Scuba Tanks

            Limits for divers carry tanks of the human body provide a breathing gas at ambient pressure to overcome. The tanks are also known as a cylinder or bottle and is usually in the recreational diving breathing gas is air. Some non-divers will move the tanks as oxygen tanks or bottles, but this is false - Oxygen is toxic if inhaled at high concentrations of oxygen in deep and pure is not used in recreational diving.
            The cylinders are almost always made of steel or aluminum, the latter the advantage of being corrosion resistant. While the original material is steel, which is widely used throughout Europe, it is customary to make aluminum bottles in the United States and the Caribbean.
            Aluminum tanks suffer disadvantages, however - as it is softer than steel, it tends to be damaged by rough or careless treatment, and because the walls are thick to be bigger and heaver tanks needed during a comparable steel tank. However, if the tank suffers from internal corrosion of the oxide layer prevents further corrosion protect the tank - in a steel tank that is not the case.

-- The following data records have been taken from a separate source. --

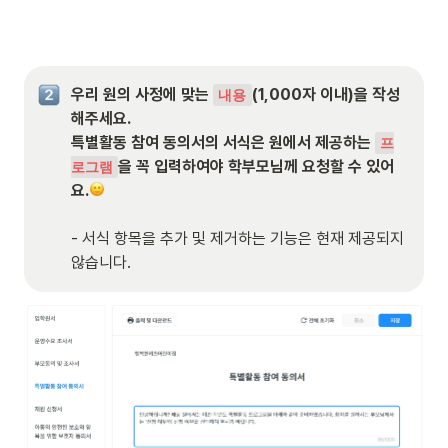
우리 원의 사정에 맞는 
(1,000자 이내)을 작성
내용
해주세요.

특별활동 참여 동의서의 서식은 원에서 제공하는 
프
을 꼭 입력하여야 학부모님께 요청할 수 있어
로그램
요.
- 서식 항목을 추가 및 제거하는 기능은 현재 제공되지 
않습니다.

            Usually worn on the back of the divers, a bottle of compressed air to the BCD (BCD), or a jacket and attached to the top of the bottle is attached to the first step. The main port for the first stage, the terminal A, but less frequently seen in Europe, the option-Din connector - it provides a strong seal the terminal A.
             The first stage regulator supplies air to the BCD - the air is released or expelled by the diver neutrally buoyant, chest varies with depth - and the air pressure gauge that is nowadays often included in a dive computer. It also provides air into the second stage, at an average pressure which is reduced by the second level of the ambient pressure to breathe diving. The standard configuration for the second step in modern diving equipment is in the same housing as the mouthpiece.